By Jay Coulter
Since Rich Rodriguez accepted the Michigan job, Bowden has been screaming to anyone that will listen that he wants the West Virginia job. It would certainly make for an interesting storyline next year when Auburn travels north to face the Mountaineers.
But does anyone honestly believe that West Virginia would take a chance on a coach who hasn’t walked the field since the days of the Clinton Administration?
And let’s not forget; before there was Bobby Petrino, there was Terry Bowden. West Virginia should be leery of hiring a coach who walked out on his team half-way through the 1998 season out of fear of losing his job at the end of the year. When the going gets tough, you just leave. Right Terry?
It was a gutless, shameful act that resulted in Bowden being put in coaching purgatory for the last decade. SMU even looked the other way when he showed interest in its job a few weeks back.
In Bowden’s mind, he’s a redeemed man, who in recent years has spent time watching and commenting on college football and that has somehow made him a better coach.
At the beginning of the year he announced that he would be an "unpaid" adviser to his dad at Florida State. That worked out well. The vaunted Seminole offense, with its 7-5 record, will be taking on Kentucky in the Music City Bowl.
Thanks for the help son.
Bowden has become an embarrassing caricature of his former self. He’s practically thrown himself on his alma mater, proclaiming the position to be his dream job.

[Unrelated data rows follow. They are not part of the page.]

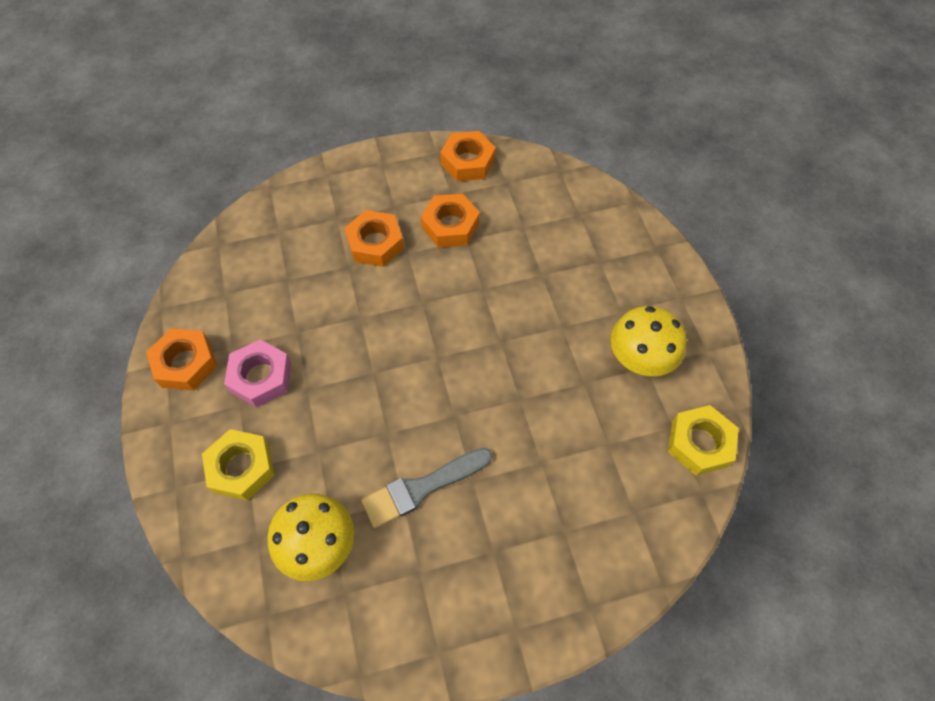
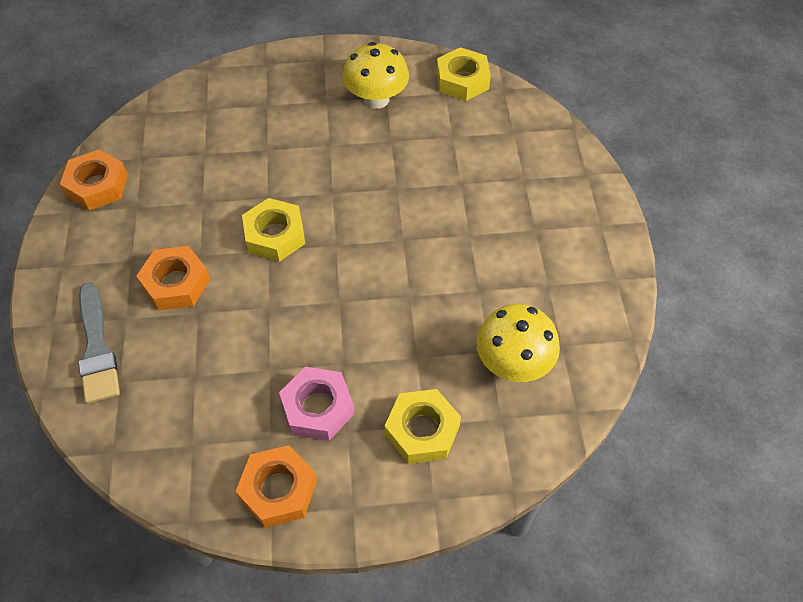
camera: 80 degrees left, 5 degrees down
grey brush [361,448,493,528] -> grey brush moved to [79,283,120,404]
orange nut [421,194,480,248] -> none
none -> yellow nut [242,198,306,262]

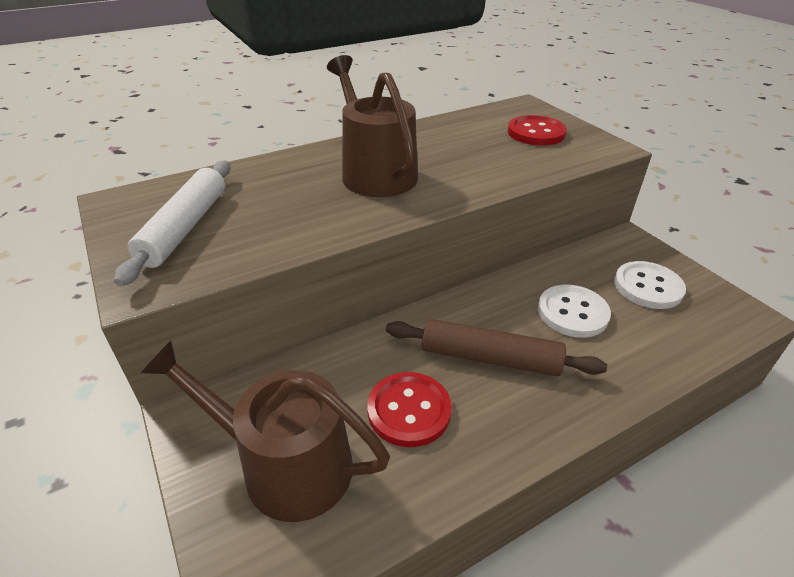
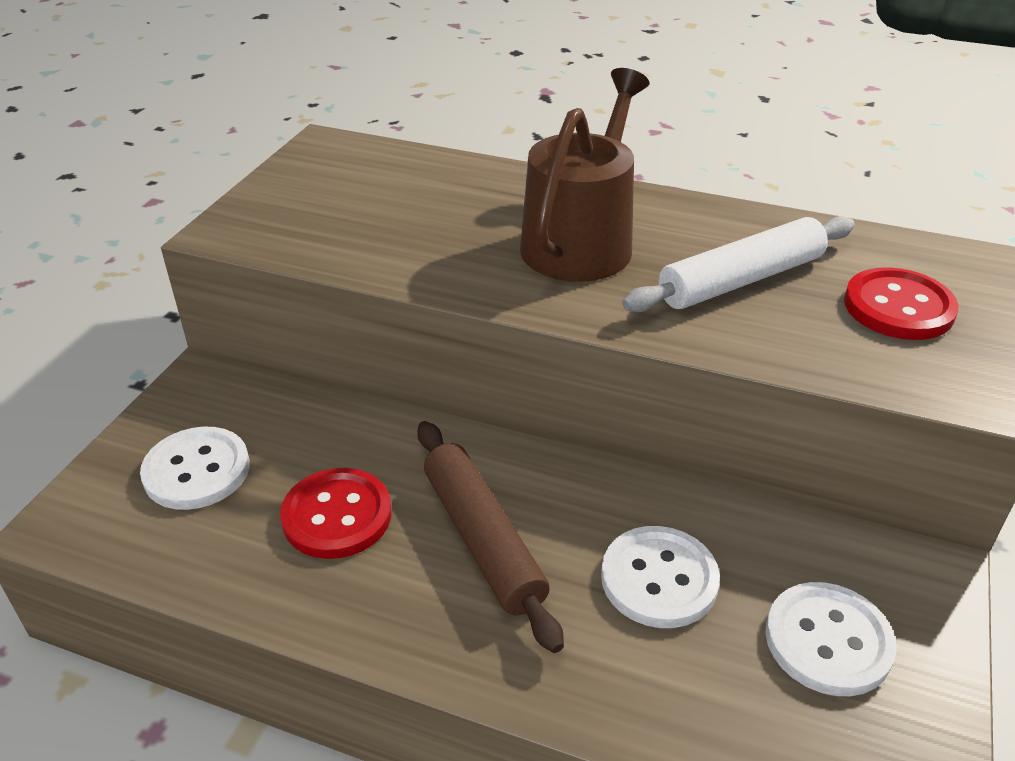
camera: 50 degrees right, 0 degrees up
white rolling pin [114,160,230,286] -> white rolling pin moved to [622,216,855,312]
brown watering can [141,341,390,522] -> white button [140,427,250,510]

Surely no one in their right mind would call coaching football in Morgantown, West Virginia, a dream job? That’s a reach even for an alumnus. Ask Rich Rodriguez that question.
The irony in all of this is that Clemson coach Tommy Bowden (Terry’s brother) gave Rodriguez his first real break by promoting him to offensive coordinator at Tulane and then taking him to Clemson.
In turn, Rodriguez made West Virginia into a national power that will ultimately look at Terry Bowden and say, "We can do better."
You can never escape your past. Right Terry?